Apesar de ainda haver alguns resquícios de subserviência e sentimento de inferioridade perante o que vem de fora, a verdade é que estamos a anos luz dos tempos em que vivíamos de joelhos a olhar de baixo para cima. De quando a vergonha, a falta de confiança e o medo nos faziam tremer assim que atravessávamos a fronteira. Uma vitória era perder por poucos, vender um palito para um restaurante de Paris ou Londres era um grande êxito empresarial, ser referido no último parágrafo de uma notícia de rodapé de um jornal norte-americano fazia-nos inchar de orgulho, ser mordomo ou porteira de uma personalidade famosa era o mais alto cargo internacional a que ambicionávamos.
Apesar de tudo, mesmo com as muitas dificuldades económicas que temos tido e de a pobreza continuar a moldar a vida de inúmeras famílias, as novas gerações trouxeram outra mentalidade, uma forma de pensar diferente, um querer mais ambicioso.
Educadas já fora do miserabilismo incutido por Salazar e seus seguidores, essas novas gerações têm mostrado que a matéria de que os portugueses são feitos nada fica a dever à de outros povos e que não há razão alguma para sentimentos de inferioridade.
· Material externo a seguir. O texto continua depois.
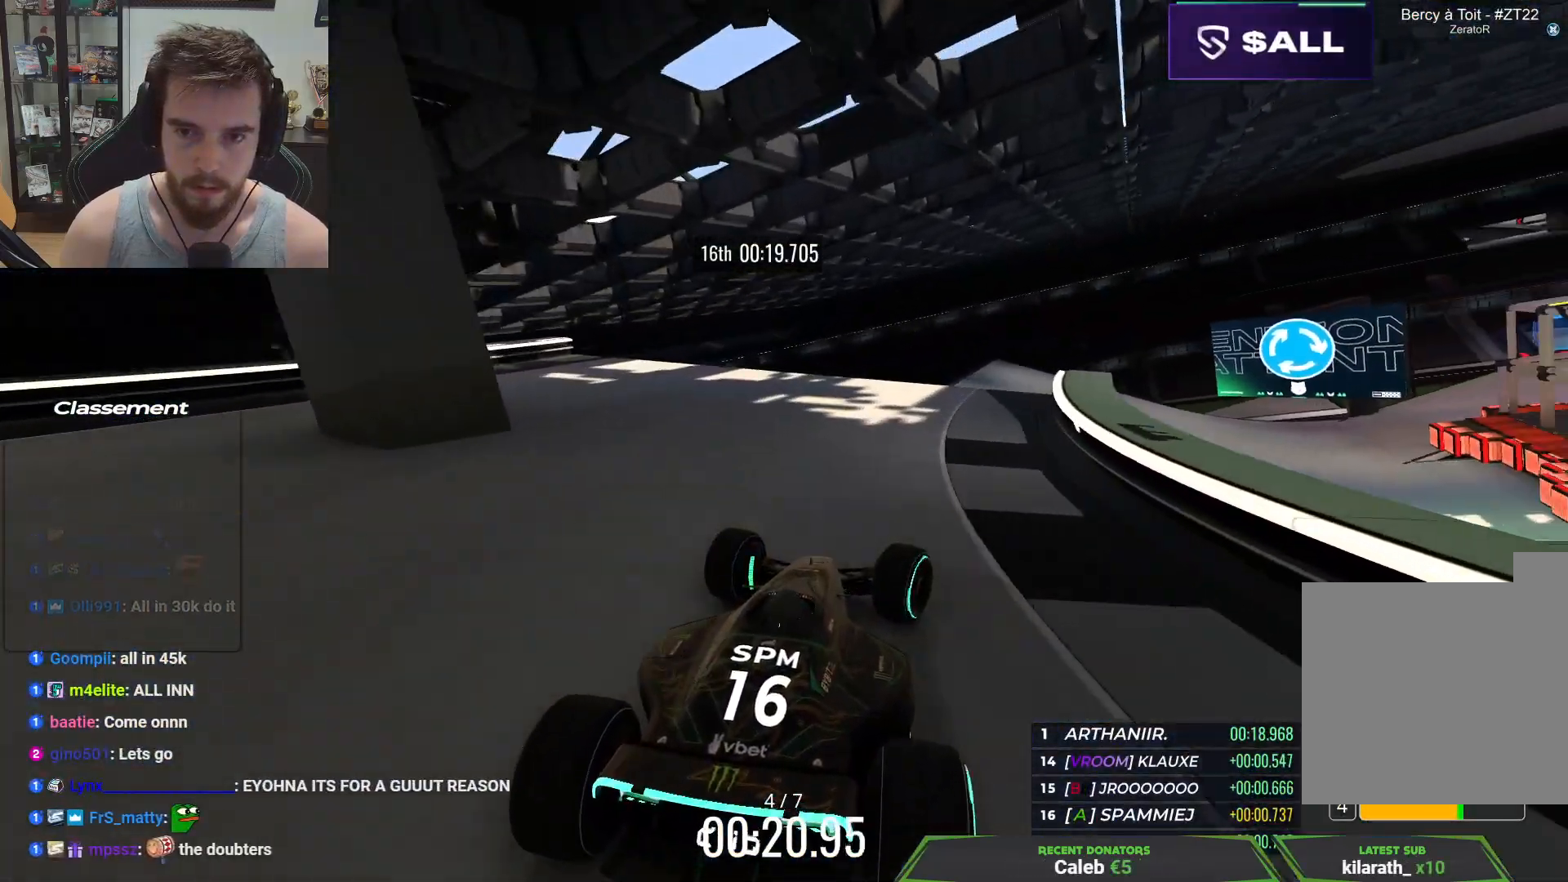
{"keys": ["left", "up"], "events": [[300, "right", "up"], [333, "left", "down"]]}
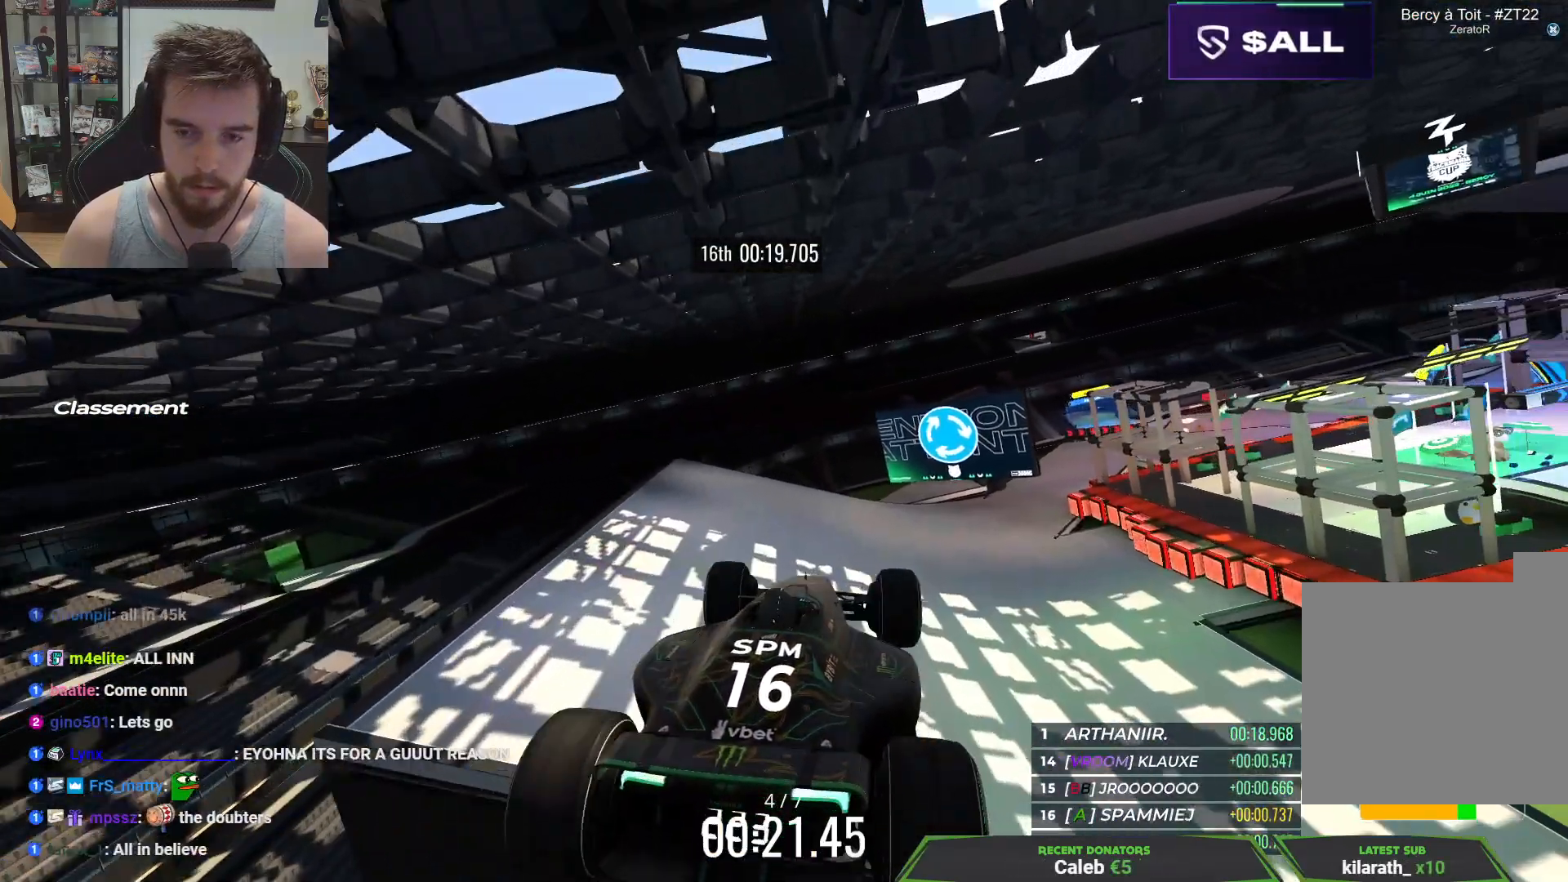
{"keys": ["left", "up"], "events": [[267, "down", "down"], [433, "down", "up"]]}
Essa mudança de mentalidade tem sido mais visível no desporto, pelo seu mediatismo e pela possibilidade de mensuração do êxito, mas também noutras áreas se tem feito sentir uma maior ambição e irreverência.
Desde êxitos individuais, com personalidades como António Damásio, Horta Osório, Joana Vasconcelos, Carlos Tavares, Durão Barroso ou António Guterres, para não falar de Mourinho, Figo e Ronaldo, a alcançarem o topo dos topos nas suas áreas, até à afirmação internacional de empresas, projectos e instituições, que deixaram de pensar na forma rectangular do nosso País e olharam para fora sem medo de falhar e sem qualquer constrangimento imposto pelo preconceito.
Hoje temos empresas de topo mundial em diversas áreas, projectos sociais que são case study internacionais, estudos de investigação que se posicionam entre os melhores, damos cartas na arquitectura e somos procurados por cada vez mais turistas. Portugal deixou de ser o País da velha de preto a puxar o burro para ser conhecido pelos projectos de Souto Moura e de Siza Vieira, pelos golos de Ronaldo, pela arrogância vitoriosa de Mourinho, pelo som inovador dos Buraka Som Sistema, pelo surpreendente Vhils, ou por daqui saírem os sapatos que andam nos pés de muitas estrelas. Também agora pela vitória, para muitos improvável, no Campeonato da Europa de Futebol. Mas essa foi apenas mais uma prova de que o País está diferente. Uma prova mais mediática que poderá ficar como símbolo da mudança.